══ Page excerpt ══
- Interactive map of Spring Valley, California
- Spring Valley, California Location in the United States
- Coordinates: 32°44′4″N 116°58′53″W﻿ / ﻿32.73444°N 116.98139°W
- Country: United States
- State: California
- County: San Diego

Area
- • Total: 7.376 sq mi (19.105 km^{2})
- • Land: 7.342 sq mi (19.016 km^{2})
- • Water: 0.034 sq mi (0.089 km^{2}) 0.47%
- Elevation: 390 ft (119 m)

Population (2020)
- • Total: 30,998
- • Density: 4,221.9/sq mi (1,630.1/km^{2})
- Time zone: UTC-8 (PST)
- • Summer (DST): UTC-7 (PDT)
- ZIP codes: 91976-91979
- Area code: 619
- FIPS code: 06-73696
- GNIS feature ID: 1661495

= Spring Valley, San Diego County, California =

Spring Valley is a census-designated place (CDP) in the East County region of San Diego County, California. The population was 30,998 at the 2020 census, up from 28,205 at the 2010 census.

From 1970 through 1990, Spring Valley included what is now the La Presa CDP to the south; La Presa is still popularly considered to be a part of Spring Valley. Extended definitions of Spring Valley may also include the Casa de Oro neighborhood to the north, which belongs to the Casa de Oro-Mount Helix CDP. Locations in both La Presa and Casa de Oro use Spring Valley addresses.

Spring Valley is served by the 91977 and 91978 ZIP Codes.

==History==
Spring Valley is named for the natural spring located there. It was long the home of the Kumeyaay people, who called it Neti or Meti. Spanish conquerors drove off the natives and used the area for cattle, calling it El aguaje de San Jorge (St. George's Spring).
═══
══ Data records ══
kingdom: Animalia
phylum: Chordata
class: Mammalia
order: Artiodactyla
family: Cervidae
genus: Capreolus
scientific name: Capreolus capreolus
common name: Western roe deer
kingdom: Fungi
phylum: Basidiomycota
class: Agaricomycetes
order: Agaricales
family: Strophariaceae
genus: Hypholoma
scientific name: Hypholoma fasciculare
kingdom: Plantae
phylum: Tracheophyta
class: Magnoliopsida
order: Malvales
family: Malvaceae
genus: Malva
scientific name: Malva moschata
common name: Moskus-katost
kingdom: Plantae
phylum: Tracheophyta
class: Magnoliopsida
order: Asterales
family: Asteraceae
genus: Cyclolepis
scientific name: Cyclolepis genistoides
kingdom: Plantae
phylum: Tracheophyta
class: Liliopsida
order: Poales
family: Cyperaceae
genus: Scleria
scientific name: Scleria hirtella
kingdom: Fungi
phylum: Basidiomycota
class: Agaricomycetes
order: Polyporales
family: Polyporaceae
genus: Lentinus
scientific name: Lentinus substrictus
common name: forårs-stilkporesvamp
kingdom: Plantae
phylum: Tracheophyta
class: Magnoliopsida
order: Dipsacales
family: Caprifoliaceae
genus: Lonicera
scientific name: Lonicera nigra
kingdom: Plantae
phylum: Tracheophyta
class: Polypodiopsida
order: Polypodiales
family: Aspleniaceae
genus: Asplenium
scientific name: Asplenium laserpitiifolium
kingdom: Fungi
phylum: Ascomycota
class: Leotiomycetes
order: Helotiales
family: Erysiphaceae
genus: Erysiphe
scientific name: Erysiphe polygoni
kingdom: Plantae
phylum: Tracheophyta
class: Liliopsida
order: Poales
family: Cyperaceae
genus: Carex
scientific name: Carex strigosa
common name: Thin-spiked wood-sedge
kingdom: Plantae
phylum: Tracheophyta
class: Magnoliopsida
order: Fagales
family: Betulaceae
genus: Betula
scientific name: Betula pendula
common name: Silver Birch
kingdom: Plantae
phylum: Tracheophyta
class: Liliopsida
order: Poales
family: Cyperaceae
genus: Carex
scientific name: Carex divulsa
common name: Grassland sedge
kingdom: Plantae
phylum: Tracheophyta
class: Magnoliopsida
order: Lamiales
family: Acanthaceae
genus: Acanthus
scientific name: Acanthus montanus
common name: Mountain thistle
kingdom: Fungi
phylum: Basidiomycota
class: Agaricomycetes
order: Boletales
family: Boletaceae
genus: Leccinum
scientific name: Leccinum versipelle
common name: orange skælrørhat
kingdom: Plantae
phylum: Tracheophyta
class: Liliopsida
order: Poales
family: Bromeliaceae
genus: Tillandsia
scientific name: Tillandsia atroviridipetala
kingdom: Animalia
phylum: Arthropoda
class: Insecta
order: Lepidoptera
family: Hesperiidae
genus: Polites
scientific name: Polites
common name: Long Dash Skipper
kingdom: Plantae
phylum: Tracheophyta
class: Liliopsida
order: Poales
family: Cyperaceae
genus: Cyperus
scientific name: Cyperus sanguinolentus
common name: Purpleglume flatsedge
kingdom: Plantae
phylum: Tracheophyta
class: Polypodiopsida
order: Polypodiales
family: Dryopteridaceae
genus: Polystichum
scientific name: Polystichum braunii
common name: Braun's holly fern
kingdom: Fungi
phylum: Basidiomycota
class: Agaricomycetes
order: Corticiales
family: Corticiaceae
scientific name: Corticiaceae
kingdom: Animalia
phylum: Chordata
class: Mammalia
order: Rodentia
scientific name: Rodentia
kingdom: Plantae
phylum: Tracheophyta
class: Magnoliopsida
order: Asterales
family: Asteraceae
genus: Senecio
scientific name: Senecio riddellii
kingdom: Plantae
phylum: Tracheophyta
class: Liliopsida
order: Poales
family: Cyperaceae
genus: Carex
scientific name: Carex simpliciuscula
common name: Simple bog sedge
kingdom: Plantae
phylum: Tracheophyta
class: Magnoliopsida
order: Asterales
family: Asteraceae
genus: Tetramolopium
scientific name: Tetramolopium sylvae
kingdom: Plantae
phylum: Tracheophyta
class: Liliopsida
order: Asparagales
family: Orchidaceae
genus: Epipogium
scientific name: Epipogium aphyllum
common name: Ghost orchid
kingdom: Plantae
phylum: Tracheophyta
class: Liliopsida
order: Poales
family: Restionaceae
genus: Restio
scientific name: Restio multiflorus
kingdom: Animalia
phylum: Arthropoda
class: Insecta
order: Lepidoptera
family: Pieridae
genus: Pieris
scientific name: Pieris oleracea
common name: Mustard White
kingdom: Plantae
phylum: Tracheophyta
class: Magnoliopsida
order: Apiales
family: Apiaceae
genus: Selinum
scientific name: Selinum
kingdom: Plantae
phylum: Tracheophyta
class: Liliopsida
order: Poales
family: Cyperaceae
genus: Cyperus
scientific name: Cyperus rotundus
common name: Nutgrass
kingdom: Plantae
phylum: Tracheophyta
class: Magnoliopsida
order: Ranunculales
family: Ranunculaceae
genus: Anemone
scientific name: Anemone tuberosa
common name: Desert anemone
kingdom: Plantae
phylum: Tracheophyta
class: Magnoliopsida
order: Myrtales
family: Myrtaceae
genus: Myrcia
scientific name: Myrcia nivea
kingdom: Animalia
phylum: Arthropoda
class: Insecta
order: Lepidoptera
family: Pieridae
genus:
═══
• Directions
a – Reproduce word for word the part of the Spring Valley article that begins at the words "- • Total: 30,998" and stops after the words "Spring Valley addresses.".
b – Translate this sentence from the Spring Valley article into Spanish: "Spring Valley is named for the natural spring located there."

• Solved tasks
a –
- • Total: 30,998
- • Density: 4,221.9/sq mi (1,630.1/km^{2})
- Time zone: UTC-8 (PST)
- • Summer (DST): UTC-7 (PDT)
- ZIP codes: 91976-91979
- Area code: 619
- FIPS code: 06-73696
- GNIS feature ID: 1661495

= Spring Valley, San Diego County, California =

Spring Valley is a census-designated place (CDP) in the East County region of San Diego County, California. The population was 30,998 at the 2020 census, up from 28,205 at the 2010 census.

From 1970 through 1990, Spring Valley included what is now the La Presa CDP to the south; La Presa is still popularly considered to be a part of Spring Valley. Extended definitions of Spring Valley may also include the Casa de Oro neighborhood to the north, which belongs to the Casa de Oro-Mount Helix CDP. Locations in both La Presa and Casa de Oro use Spring Valley addresses.

b – Spring Valley recibe su nombre del manantial natural que se encuentra allí.